> [ABOUT THIS EXERCISE]:
The lines below may contain the word "años". Please count those that do and give the number alone.

:::::

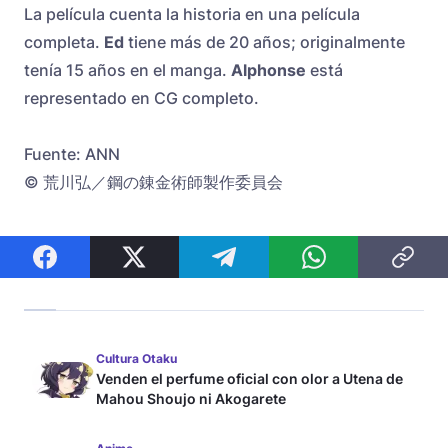
La película cuenta la historia en una película
completa.
Ed
tiene más de 20 años; originalmente
tenía 15 años en el manga.
Alphonse
está
representado en CG completo.
Fuente: ANN
© 荒川弘／鋼の錬金術師製作委員会
Cultura Otaku
Venden el perfume oficial con olor a Utena de
Mahou Shoujo ni Akogarete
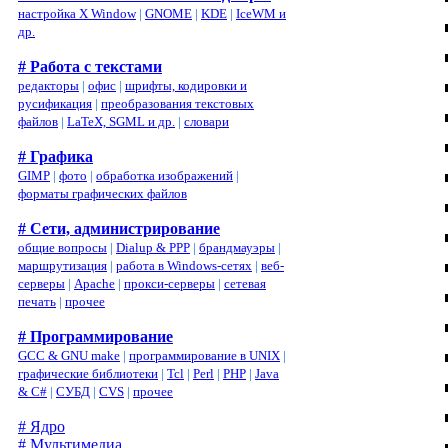
настройка X Window
|
GNOME
|
KDE
|
IceWM и
др.
# Работа с текстами
редакторы
|
офис
|
шрифты, кодировки и
русификация
|
преобразования текстовых
файлов
|
LaTeX, SGML и др.
|
словари
# Графика
GIMP
|
фото
|
обработка изображений
|
форматы графических файлов
# Сети, администрирование
общие вопросы
|
Dialup & PPP
|
брандмауэры
|
маршрутизация
|
работа в Windows-сетях
|
веб-
серверы
|
Apache
|
прокси-серверы
|
сетевая
печать
|
прочее
# Программирование
GCC & GNU make
|
программирование в UNIX
|
графические библиотеки
|
Tcl
|
Perl
|
PHP
|
Java
& C#
|
СУБД
|
CVS
|
прочее
# Ядро
# Мультимедиа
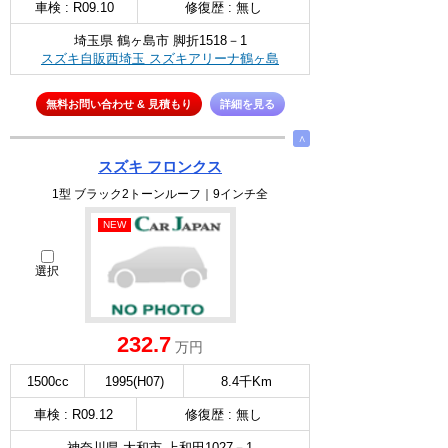
車検 : R09.10
修復歴 : 無し
埼玉県 鶴ヶ島市 脚折1518－1
スズキ自販西埼玉 スズキアリーナ鶴ヶ島
無料お問い合わせ & 見積もり
詳細を見る
∧
スズキ フロンクス
1型 ブラック2トーンルーフ｜9インチ全
NEW
選択
232.7
万円
1500cc
1995(H07)
8.4千Km
車検 : R09.12
修復歴 : 無し
神奈川県 大和市 上和田1027－1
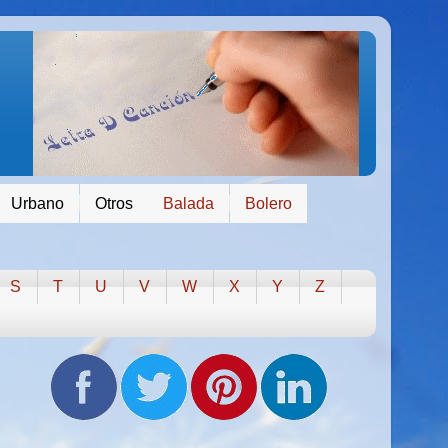
Urbano
Otros
Balada
Bolero
S
T
U
V
W
X
Y
Z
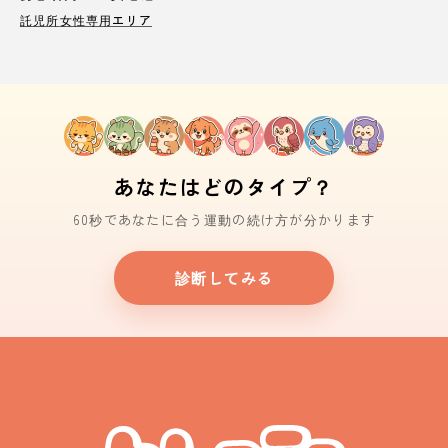
託児所
女性専用エリア
あなたはどのタイプ？
60秒であなたに合う運動の続け方が分かります
診断してみる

:::::

> [EXERCISE SOLUTION]:
2